- The Washington Times - Monday, March 13, 2017

The financial fall from grace for Yahoo will sting a lot less for CEO Marissa Mayer if its $4.48 billion deal with Verizon is finalized.

A severance package of $23 million awaits Mrs. Mayer if the company is successfully restructured under Verizon as Altaba. The deal was made public in company filings with the U.S. Securities and Exchange Commission on Monday.

Still ahead for Verizon will be dealing with class-action lawsuits prompted by Yahoo data breaches of more than 1 billion user accounts. The 2013 and 2014 cyberattacks, which Yahoo blamed on state actors, cut the value of its merger by $350 billion.

Also disclosed Monday was the decision to name Thomas McInerney, the former chief financial officer at IAC, as Mrs.

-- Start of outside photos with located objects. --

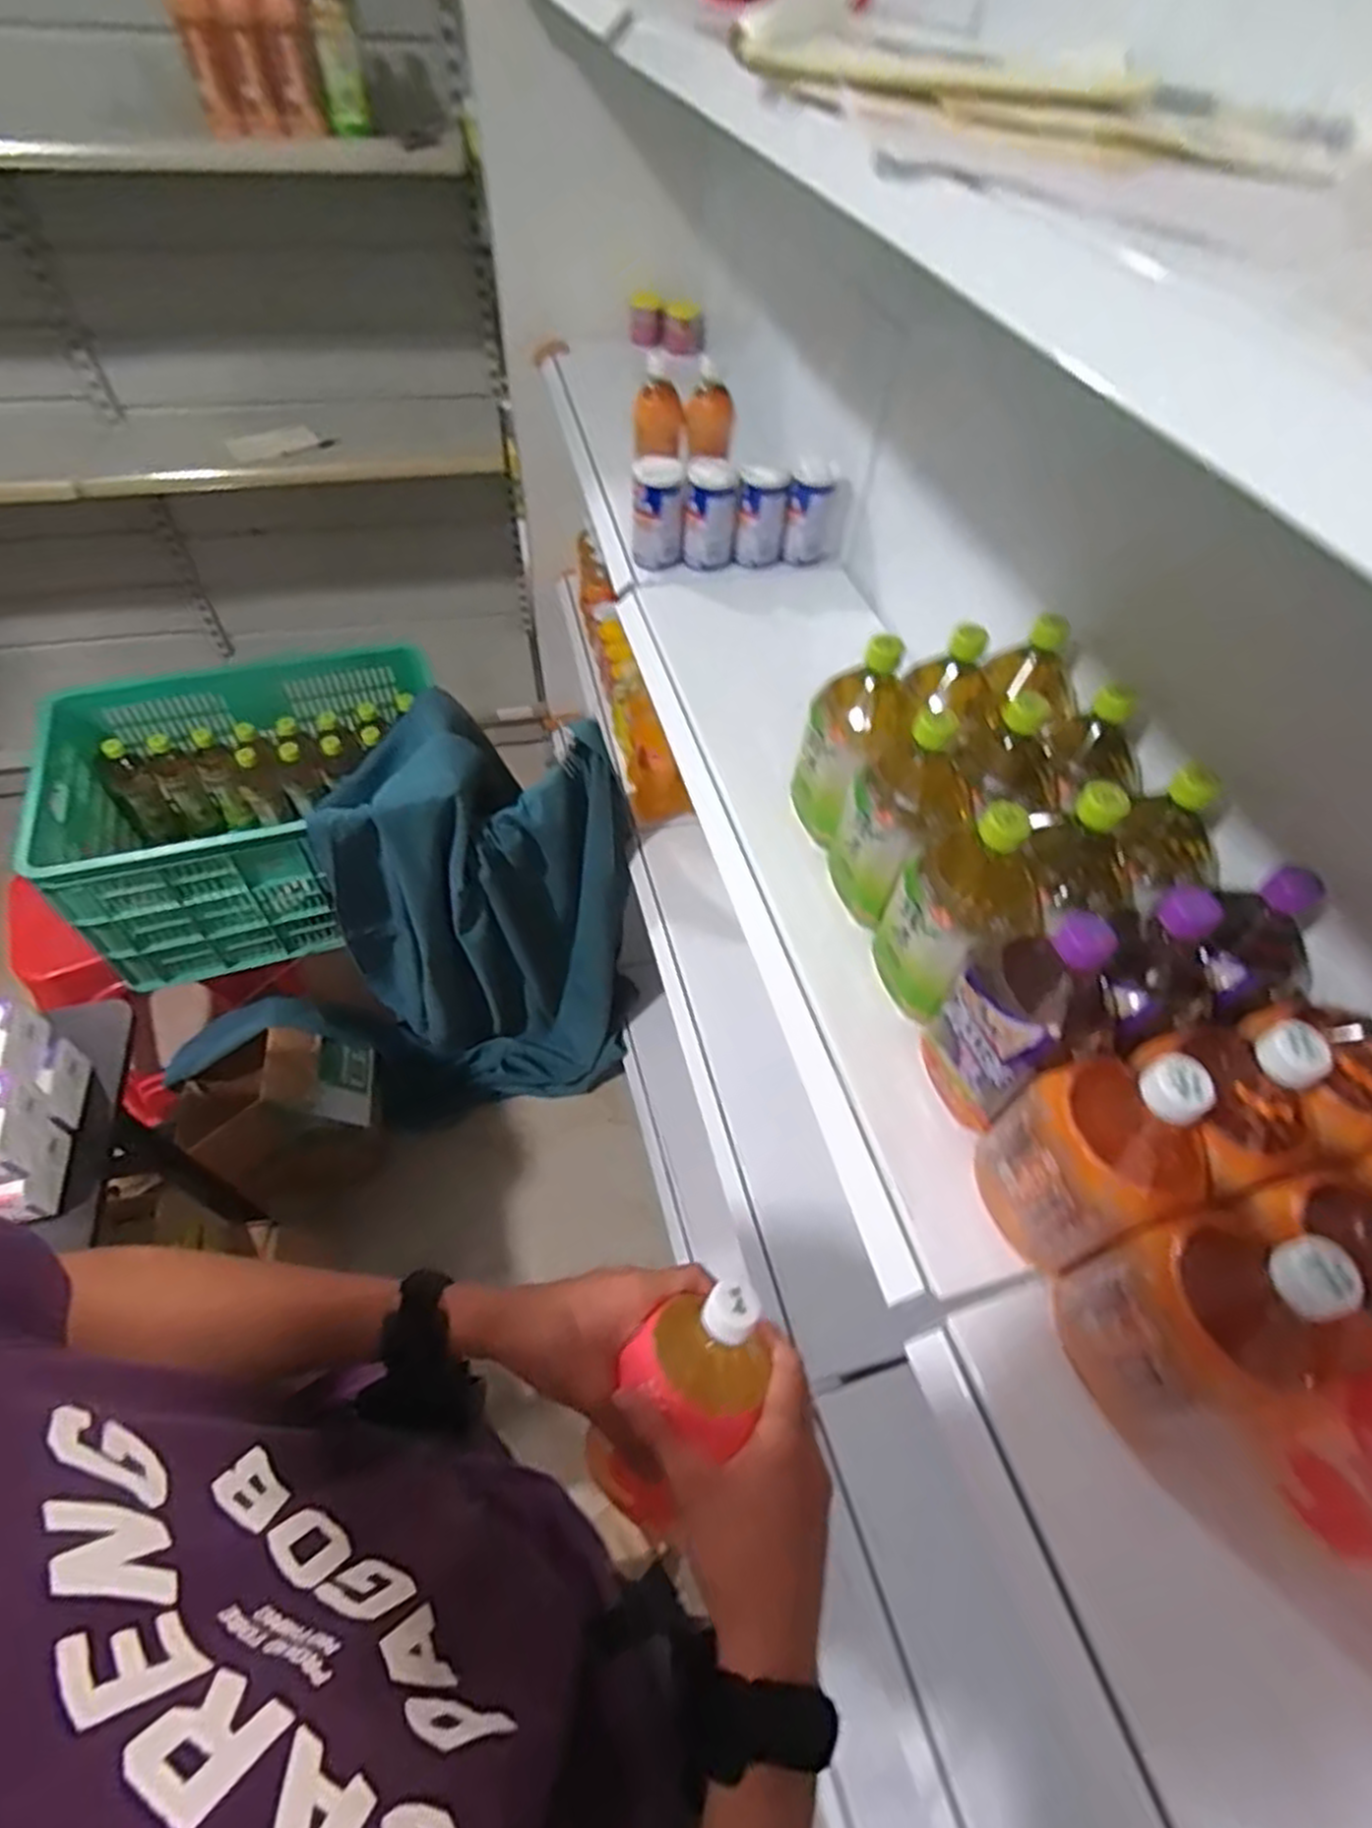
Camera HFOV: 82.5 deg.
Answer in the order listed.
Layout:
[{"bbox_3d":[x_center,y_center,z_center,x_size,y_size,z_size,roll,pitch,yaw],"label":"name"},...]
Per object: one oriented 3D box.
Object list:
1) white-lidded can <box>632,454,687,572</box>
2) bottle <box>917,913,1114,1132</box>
[{"bbox_3d":[-0.037,-0.516,1.011,0.061,0.123,0.054,0,53,-4],"label":"white-lidded can"},{"bbox_3d":[0.222,0.069,0.525,0.085,0.175,0.077,37,60,22],"label":"bottle"}]

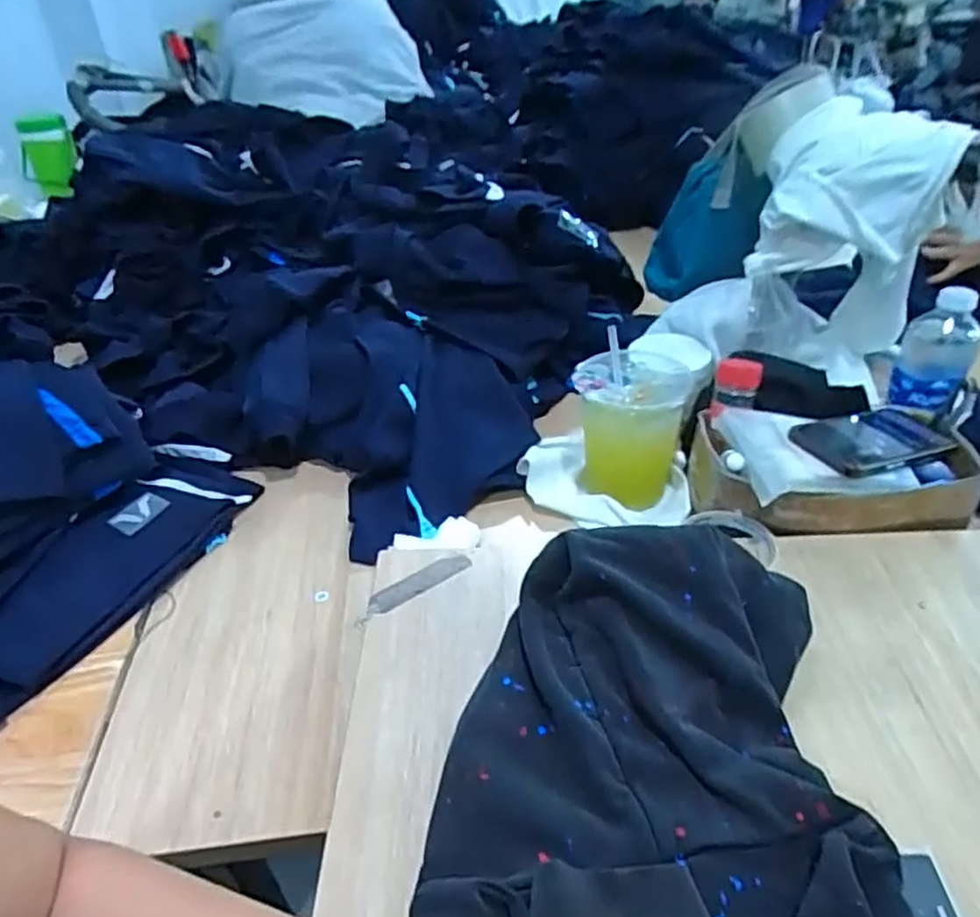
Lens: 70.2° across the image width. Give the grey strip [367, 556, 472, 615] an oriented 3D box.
[{"bbox_3d":[-0.062,0.110,0.613,0.096,0.005,0.025,-24,41,-24],"label":"grey strip"}]

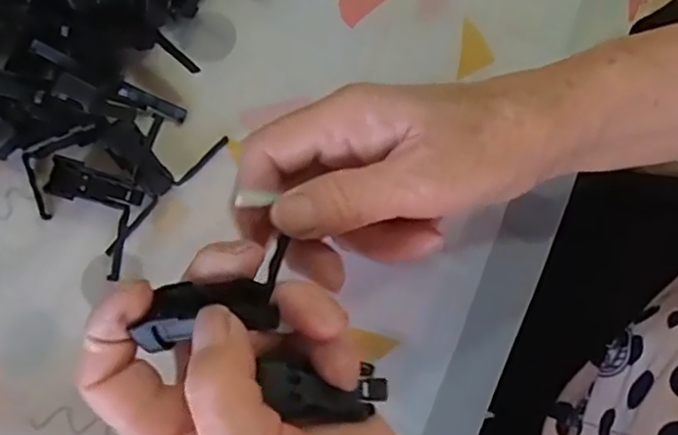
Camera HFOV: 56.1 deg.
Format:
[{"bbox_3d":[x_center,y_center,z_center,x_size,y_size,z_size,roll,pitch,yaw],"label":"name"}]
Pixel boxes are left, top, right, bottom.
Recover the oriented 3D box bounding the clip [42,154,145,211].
[{"bbox_3d":[-0.126,-0.015,0.327,0.047,0.013,0.021,19,75,6],"label":"clip"}]

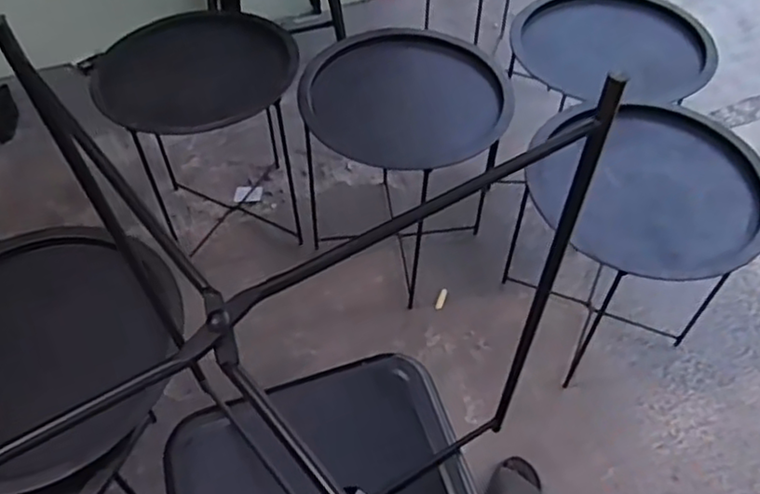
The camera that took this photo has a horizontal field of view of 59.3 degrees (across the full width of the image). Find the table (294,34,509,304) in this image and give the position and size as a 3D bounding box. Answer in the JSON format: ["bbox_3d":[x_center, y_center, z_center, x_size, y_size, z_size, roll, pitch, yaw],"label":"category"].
[{"bbox_3d":[0.052,-0.198,1.590,0.448,0.455,0.396,-8,53,-5],"label":"table"}]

Mayer’s replacement, Fortune magazine reported.

“We continue to be very excited to join forces with Verizon and AOL,” Mrs. Mayer said in a Feb. 21 press release. “This transaction will accelerate Yahoo’s operating business especially on mobile, while effectively separating our Asian asset equity stakes. It is an important step to unlock shareholder value for Yahoo, and we can now move forward with confidence and certainty. We have a terrific, loyal, experienced team at Yahoo. I’m incredibly proud of our team’s strong product and financial execution in 2016, setting the stage for a successful integration.”

Yahoo, which launched in 1995, was worth over $100 billion prior to the technology bubble bursting in 2000.